Task objective —
The answer must be an exact copy of the records, with every picture left out.

Excerpted records —
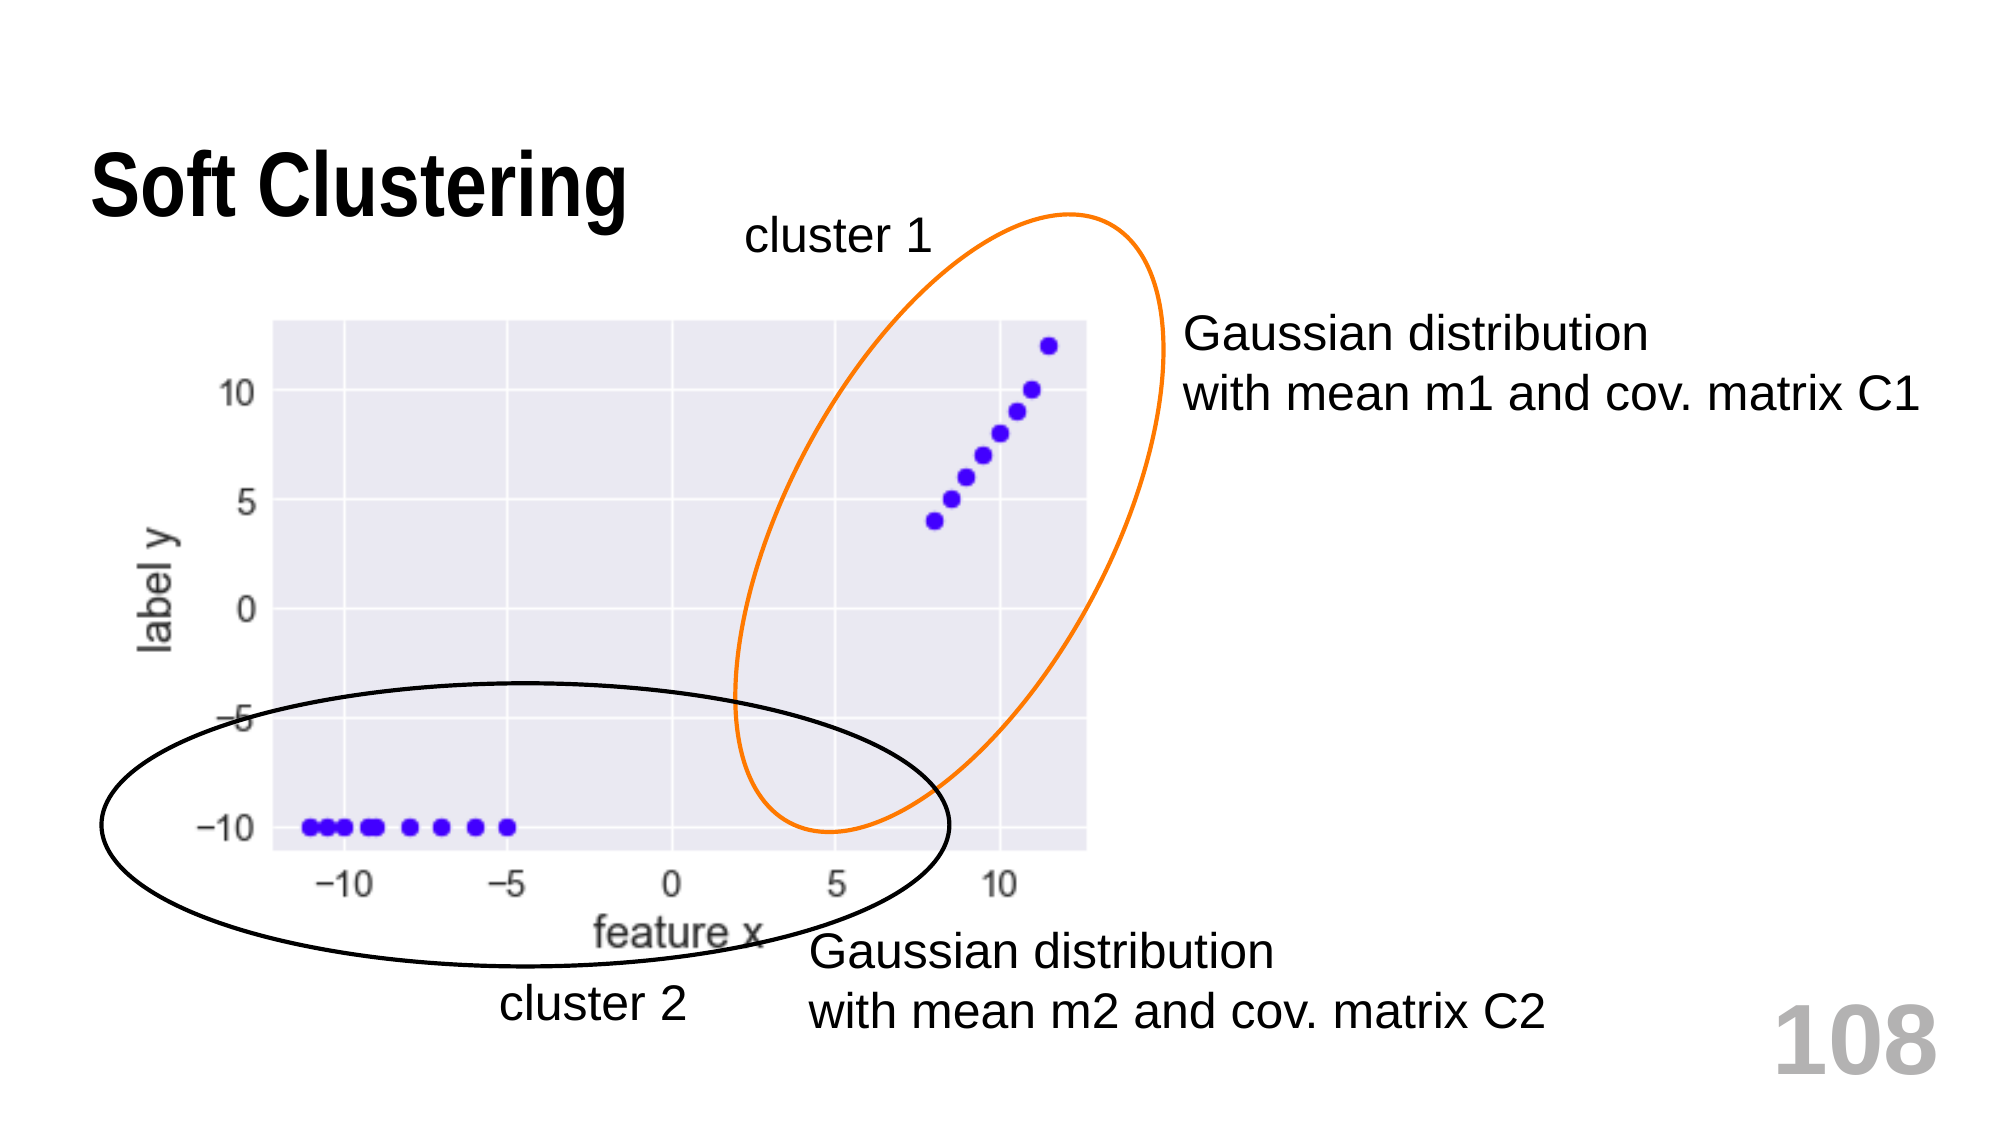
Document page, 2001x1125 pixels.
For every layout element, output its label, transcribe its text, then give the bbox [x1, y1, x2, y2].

title Soft Clustering [90, 137, 1910, 238]
text_box [919, 212, 1159, 291]
text_box cluster 1 [729, 194, 949, 270]
text_box cluster 2 [484, 993, 703, 1038]
text_box Gaussian distribution with mean m1 and cov. matrix C1 [1285, 292, 1937, 428]
slide_number 108 [1638, 987, 1946, 1083]
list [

Written reply —
Document page, 2001x1125 pixels.
For every layout element, output its label, transcribe its text, then give the bbox [x1, y1, x2, y2].

title Soft Clustering [90, 137, 1910, 238]
text_box [919, 212, 1159, 291]
text_box cluster 1 [729, 194, 949, 270]
text_box cluster 2 [484, 993, 703, 1038]
text_box Gaussian distribution with mean m1 and cov. matrix C1 [1285, 292, 1937, 428]
slide_number 108 [1638, 987, 1946, 1083]
list [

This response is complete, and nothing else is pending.